> [Work instruction]
Once the line containing "right shoulder: (294, 427)" is found, retype it and each line after it through the last entry below, word for word, and nothing else.

> [Material for the task]

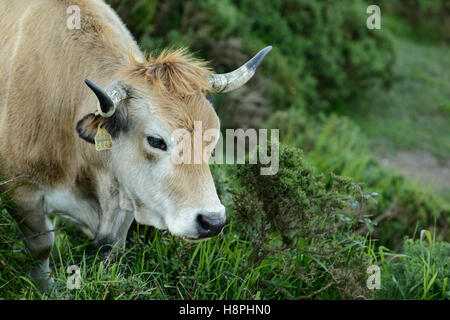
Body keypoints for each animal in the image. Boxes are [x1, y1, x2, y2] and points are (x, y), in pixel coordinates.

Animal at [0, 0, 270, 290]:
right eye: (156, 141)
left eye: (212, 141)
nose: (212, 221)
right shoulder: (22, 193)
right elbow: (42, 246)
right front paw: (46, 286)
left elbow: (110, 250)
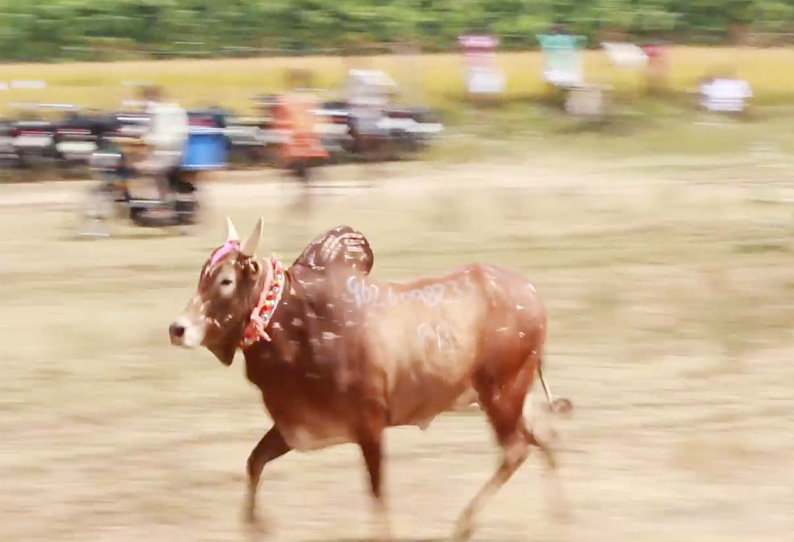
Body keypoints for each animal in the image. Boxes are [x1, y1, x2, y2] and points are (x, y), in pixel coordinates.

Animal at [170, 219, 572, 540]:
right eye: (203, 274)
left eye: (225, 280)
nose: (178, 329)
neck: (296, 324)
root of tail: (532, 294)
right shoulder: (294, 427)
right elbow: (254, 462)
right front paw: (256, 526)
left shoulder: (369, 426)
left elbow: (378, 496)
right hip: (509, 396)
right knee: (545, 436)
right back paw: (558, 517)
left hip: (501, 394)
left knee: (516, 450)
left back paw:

> [Solution to this task]
right shoulder: (294, 427)
right elbow: (254, 462)
right front paw: (256, 526)
left shoulder: (369, 426)
left elbow: (378, 496)
right hip: (509, 396)
right knee: (545, 436)
right back paw: (558, 517)
left hip: (501, 394)
left knee: (516, 450)
left back paw:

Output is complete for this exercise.